**Job**
Would you retype every line below without changing anything?

━━━ Supplied information

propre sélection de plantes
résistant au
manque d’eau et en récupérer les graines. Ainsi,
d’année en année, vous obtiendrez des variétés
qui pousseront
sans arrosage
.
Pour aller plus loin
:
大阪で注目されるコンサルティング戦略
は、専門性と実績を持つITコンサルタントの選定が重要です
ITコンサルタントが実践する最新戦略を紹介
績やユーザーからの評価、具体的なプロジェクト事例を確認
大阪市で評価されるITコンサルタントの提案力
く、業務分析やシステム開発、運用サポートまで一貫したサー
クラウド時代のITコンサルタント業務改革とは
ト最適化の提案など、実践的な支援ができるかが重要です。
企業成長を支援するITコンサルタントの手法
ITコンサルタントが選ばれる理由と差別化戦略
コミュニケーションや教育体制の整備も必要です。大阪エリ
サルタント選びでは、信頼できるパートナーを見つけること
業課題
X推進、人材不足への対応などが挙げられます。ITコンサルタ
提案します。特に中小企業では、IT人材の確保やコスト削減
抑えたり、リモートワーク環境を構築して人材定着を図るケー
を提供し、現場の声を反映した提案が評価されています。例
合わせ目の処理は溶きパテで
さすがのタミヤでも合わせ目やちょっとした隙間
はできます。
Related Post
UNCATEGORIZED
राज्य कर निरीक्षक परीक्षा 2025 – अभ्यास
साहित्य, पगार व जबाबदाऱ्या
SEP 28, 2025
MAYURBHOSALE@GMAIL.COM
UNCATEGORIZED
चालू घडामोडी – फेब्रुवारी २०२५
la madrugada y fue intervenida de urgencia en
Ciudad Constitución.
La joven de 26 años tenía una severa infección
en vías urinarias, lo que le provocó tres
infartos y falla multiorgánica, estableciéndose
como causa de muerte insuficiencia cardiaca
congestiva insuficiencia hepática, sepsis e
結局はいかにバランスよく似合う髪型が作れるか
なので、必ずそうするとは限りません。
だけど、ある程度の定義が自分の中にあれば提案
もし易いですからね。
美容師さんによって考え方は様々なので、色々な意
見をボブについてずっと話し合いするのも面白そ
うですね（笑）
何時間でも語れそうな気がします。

━━━━━━

**Expected output**
propre sélection de plantes
résistant au
manque d’eau et en récupérer les graines. Ainsi,
d’année en année, vous obtiendrez des variétés
qui pousseront
sans arrosage
.
Pour aller plus loin
:
大阪で注目されるコンサルティング戦略
は、専門性と実績を持つITコンサルタントの選定が重要です
ITコンサルタントが実践する最新戦略を紹介
績やユーザーからの評価、具体的なプロジェクト事例を確認
大阪市で評価されるITコンサルタントの提案力
く、業務分析やシステム開発、運用サポートまで一貫したサー
クラウド時代のITコンサルタント業務改革とは
ト最適化の提案など、実践的な支援ができるかが重要です。
企業成長を支援するITコンサルタントの手法
ITコンサルタントが選ばれる理由と差別化戦略
コミュニケーションや教育体制の整備も必要です。大阪エリ
サルタント選びでは、信頼できるパートナーを見つけること
業課題
X推進、人材不足への対応などが挙げられます。ITコンサルタ
提案します。特に中小企業では、IT人材の確保やコスト削減
抑えたり、リモートワーク環境を構築して人材定着を図るケー
を提供し、現場の声を反映した提案が評価されています。例
合わせ目の処理は溶きパテで
さすがのタミヤでも合わせ目やちょっとした隙間
はできます。
Related Post
UNCATEGORIZED
राज्य कर निरीक्षक परीक्षा 2025 – अभ्यास
साहित्य, पगार व जबाबदाऱ्या
SEP 28, 2025
MAYURBHOSALE@GMAIL.COM
UNCATEGORIZED
चालू घडामोडी – फेब्रुवारी २०२५
la madrugada y fue intervenida de urgencia en
Ciudad Constitución.
La joven de 26 años tenía una severa infección
en vías urinarias, lo que le provocó tres
infartos y falla multiorgánica, estableciéndose
como causa de muerte insuficiencia cardiaca
congestiva insuficiencia hepática, sepsis e
結局はいかにバランスよく似合う髪型が作れるか
なので、必ずそうするとは限りません。
だけど、ある程度の定義が自分の中にあれば提案
もし易いですからね。
美容師さんによって考え方は様々なので、色々な意
見をボブについてずっと話し合いするのも面白そ
うですね（笑）
何時間でも語れそうな気がします。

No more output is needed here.